This set of instructions was used to create
scikit-image/tools/deploy-docs.sh

-  Go to Github account settings -> personal access tokens
-  Create a new token with access rights ``public_repo`` and
   ``user:email only``
-  Install the travis command line tool: ``gem install travis``. On OSX,
   you can get gem via ``brew install ruby``.
-  Take then token generated by Github and run
   ``travis encrypt GH_TOKEN=<token>`` from inside a scikit-image repo
-  Paste the output into the secure: field of ``.travis.yml``.
-  The decrypted GH\_TOKEN env var will be available for travis scripts

https://help.github.com/en/github/authenticating-to-github/creating-a-personal-access-token-for-the-command-line
https://docs.travis-ci.com/user/encryption-keys/

Deprecation cycle
-----------------

If the behavior of the library has to be changed, a deprecation cycle must be
followed to warn users.

- a deprecation cycle is *not* necessary when:

    * adding a new function, or
    * adding a new keyword argument to the *end* of a function signature, or
    * fixing what was buggy behavior

- a deprecation cycle is necessary for *any breaking API change*, meaning a
    change where the function, invoked with the same arguments, would return a
    different result after the change. This includes:

    * changing the order of arguments or keyword arguments, or
    * adding arguments or keyword arguments to a function, or
    * changing a function's name or submodule, or
    * changing the default value of a function's arguments.

★ ★ ★ ★ ★

_EXERCISE REQUIREMENTS_:
a: From the scikit-image notes, extract the passage between "- a deprecation cycle is necessary" and "a function's arguments.", inclusive.
b: Translate this sentence from the scikit-image notes into Spanish: "If the behavior of the library has to be changed, a deprecation cycle must be followed to warn users."
c: List every kind of change that the scikit-image notes name as requiring a deprecation cycle.

[Records from a data source]
★ ★ ★ ★ ★

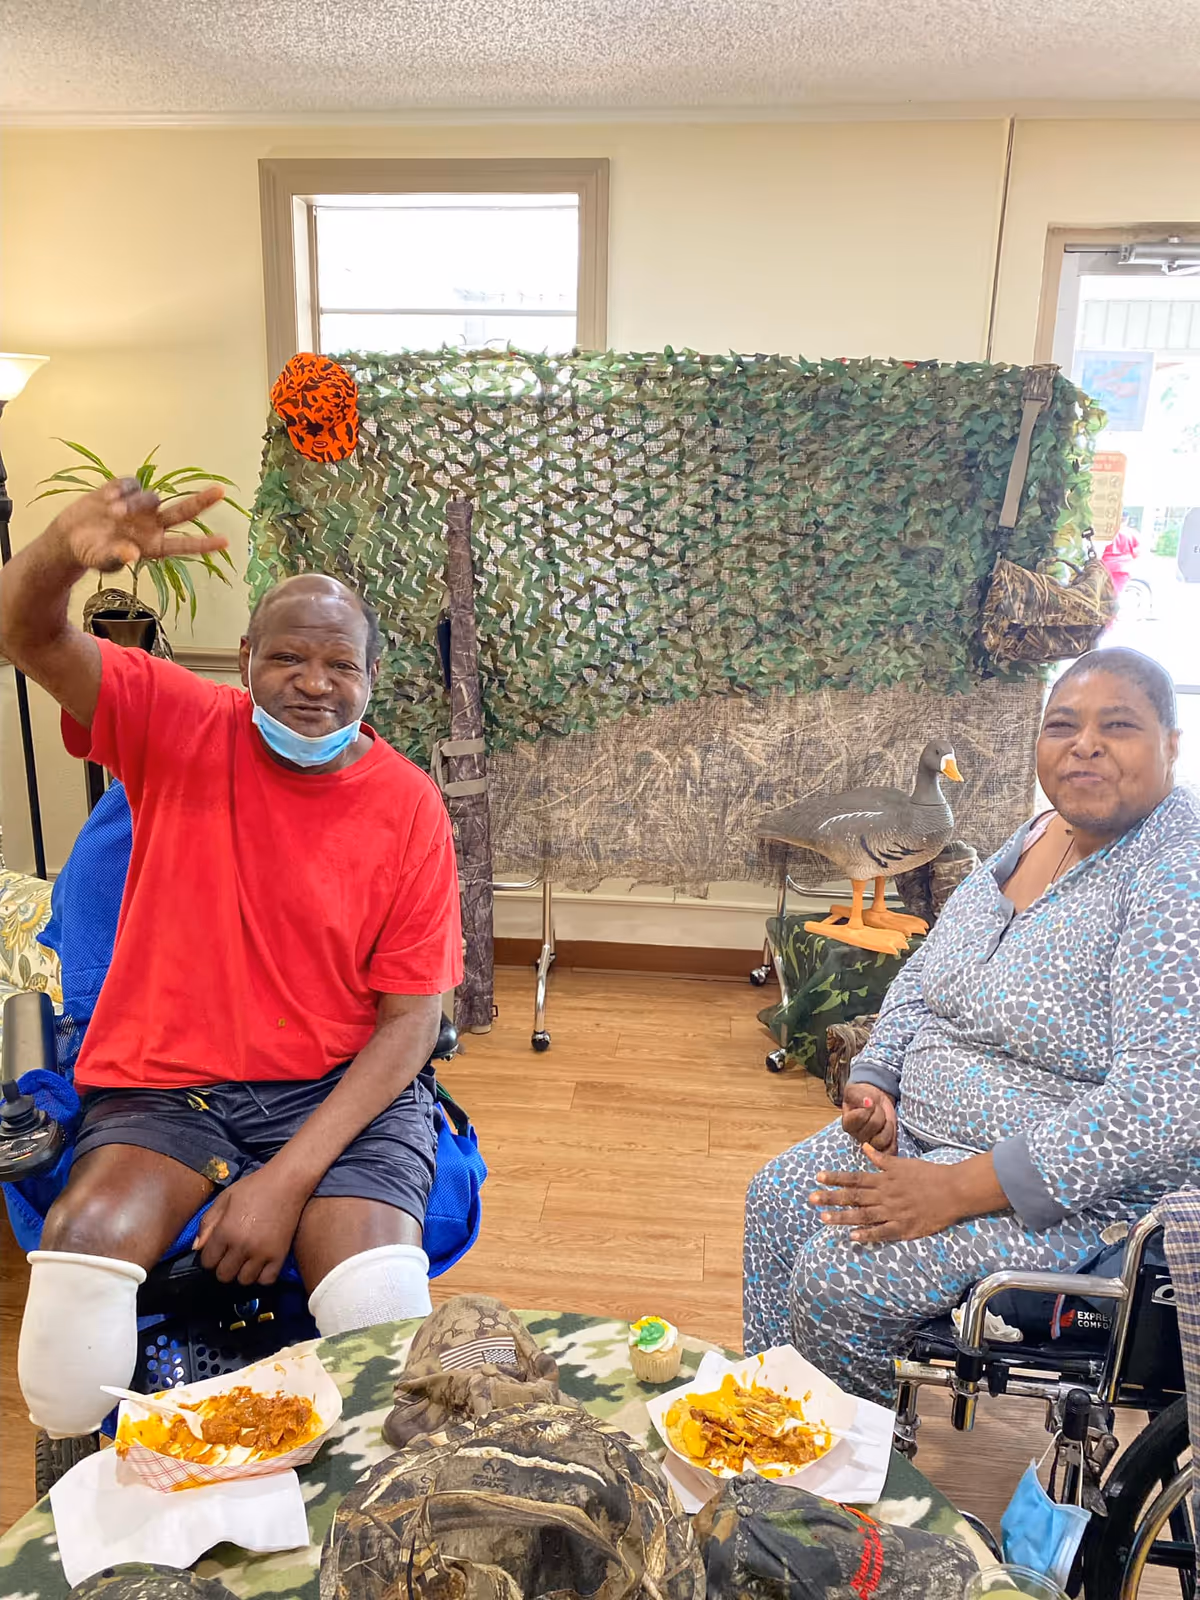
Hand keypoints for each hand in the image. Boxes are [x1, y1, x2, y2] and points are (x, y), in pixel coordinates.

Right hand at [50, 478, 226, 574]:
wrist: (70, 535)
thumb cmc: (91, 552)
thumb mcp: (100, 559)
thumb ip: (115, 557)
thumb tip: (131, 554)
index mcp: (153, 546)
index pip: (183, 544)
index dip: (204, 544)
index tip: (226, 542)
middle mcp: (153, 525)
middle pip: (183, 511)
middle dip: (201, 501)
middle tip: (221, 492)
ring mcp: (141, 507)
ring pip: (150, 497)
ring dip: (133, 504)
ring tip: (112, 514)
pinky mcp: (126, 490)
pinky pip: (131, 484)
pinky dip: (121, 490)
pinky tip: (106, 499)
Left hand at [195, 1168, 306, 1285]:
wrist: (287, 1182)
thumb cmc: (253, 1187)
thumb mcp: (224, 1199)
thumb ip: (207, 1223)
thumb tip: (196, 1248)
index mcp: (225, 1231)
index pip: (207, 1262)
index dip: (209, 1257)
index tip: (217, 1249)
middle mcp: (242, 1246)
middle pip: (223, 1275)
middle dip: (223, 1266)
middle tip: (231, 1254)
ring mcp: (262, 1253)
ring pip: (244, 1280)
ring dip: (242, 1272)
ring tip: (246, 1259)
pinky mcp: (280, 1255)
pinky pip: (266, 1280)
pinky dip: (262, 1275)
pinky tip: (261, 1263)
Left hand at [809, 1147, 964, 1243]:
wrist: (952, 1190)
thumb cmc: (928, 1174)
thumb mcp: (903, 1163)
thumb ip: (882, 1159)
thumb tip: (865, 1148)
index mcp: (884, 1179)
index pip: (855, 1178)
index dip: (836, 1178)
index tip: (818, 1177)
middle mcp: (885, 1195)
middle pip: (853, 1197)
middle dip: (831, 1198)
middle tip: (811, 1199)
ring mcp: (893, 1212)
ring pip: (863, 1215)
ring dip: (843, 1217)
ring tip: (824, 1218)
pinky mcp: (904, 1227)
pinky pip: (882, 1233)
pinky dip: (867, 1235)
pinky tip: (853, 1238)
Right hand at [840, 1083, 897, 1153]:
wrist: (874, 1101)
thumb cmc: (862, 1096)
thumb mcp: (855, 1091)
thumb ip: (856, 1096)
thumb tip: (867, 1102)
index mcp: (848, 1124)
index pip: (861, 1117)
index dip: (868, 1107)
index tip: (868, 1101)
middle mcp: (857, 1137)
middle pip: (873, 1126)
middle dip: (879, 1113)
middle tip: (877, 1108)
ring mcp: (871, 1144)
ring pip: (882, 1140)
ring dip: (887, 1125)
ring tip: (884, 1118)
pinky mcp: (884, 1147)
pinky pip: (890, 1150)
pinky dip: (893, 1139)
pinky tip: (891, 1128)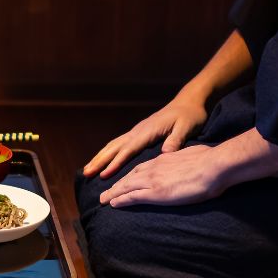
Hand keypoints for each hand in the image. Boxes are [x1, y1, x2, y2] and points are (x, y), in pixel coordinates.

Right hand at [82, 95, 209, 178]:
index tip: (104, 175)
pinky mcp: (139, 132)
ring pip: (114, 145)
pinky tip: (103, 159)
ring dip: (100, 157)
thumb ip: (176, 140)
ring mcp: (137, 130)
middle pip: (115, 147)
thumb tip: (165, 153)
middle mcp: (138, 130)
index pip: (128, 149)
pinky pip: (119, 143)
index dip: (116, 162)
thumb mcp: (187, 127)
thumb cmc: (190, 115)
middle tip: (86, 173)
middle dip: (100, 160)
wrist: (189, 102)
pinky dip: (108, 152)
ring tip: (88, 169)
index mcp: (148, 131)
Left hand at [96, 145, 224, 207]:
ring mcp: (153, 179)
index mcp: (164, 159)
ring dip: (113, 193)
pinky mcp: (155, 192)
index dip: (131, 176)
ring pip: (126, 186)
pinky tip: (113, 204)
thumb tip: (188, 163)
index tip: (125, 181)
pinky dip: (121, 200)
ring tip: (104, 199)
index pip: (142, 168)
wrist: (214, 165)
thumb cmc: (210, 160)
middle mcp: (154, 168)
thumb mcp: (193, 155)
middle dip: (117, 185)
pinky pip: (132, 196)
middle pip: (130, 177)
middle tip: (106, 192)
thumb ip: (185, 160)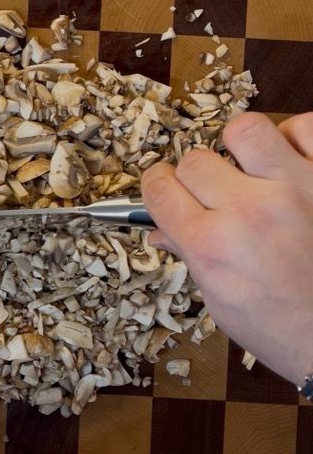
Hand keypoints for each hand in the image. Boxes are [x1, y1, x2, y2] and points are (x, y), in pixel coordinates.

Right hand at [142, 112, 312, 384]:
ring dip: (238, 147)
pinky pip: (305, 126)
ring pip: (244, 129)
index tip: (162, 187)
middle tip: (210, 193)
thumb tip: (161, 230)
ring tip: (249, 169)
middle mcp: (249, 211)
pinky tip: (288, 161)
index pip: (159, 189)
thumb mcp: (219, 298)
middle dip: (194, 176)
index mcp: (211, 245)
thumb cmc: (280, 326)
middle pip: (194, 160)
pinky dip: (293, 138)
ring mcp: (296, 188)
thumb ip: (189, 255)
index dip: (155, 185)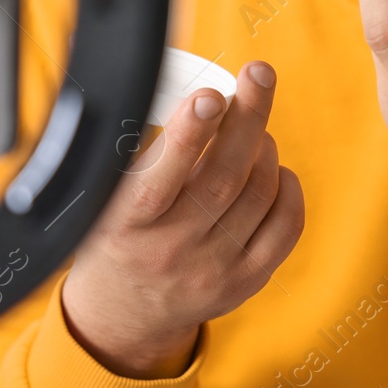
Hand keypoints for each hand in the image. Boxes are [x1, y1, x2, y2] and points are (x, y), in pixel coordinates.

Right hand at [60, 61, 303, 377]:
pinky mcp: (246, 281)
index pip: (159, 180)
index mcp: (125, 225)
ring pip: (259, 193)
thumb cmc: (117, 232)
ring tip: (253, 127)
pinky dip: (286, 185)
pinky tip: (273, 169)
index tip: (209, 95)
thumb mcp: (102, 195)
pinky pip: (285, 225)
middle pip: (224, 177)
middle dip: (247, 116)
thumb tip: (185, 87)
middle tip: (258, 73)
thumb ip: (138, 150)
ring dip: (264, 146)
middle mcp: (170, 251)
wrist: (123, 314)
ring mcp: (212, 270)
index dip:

★ ★ ★ ★ ★

_PER-TASK OUTPUTS_:
a:
- a deprecation cycle is necessary for *any breaking API change*, meaning a
    change where the function, invoked with the same arguments, would return a
    different result after the change. This includes:

    * changing the order of arguments or keyword arguments, or
    * adding arguments or keyword arguments to a function, or
    * changing a function's name or submodule, or
    * changing the default value of a function's arguments.

b: Si es necesario cambiar el comportamiento de la biblioteca, se debe seguir un ciclo de obsolescencia para advertir a los usuarios.

c:
- Changing the order of arguments or keyword arguments
- Adding arguments or keyword arguments to a function
- Changing a function's name or submodule
- Changing the default value of a function's arguments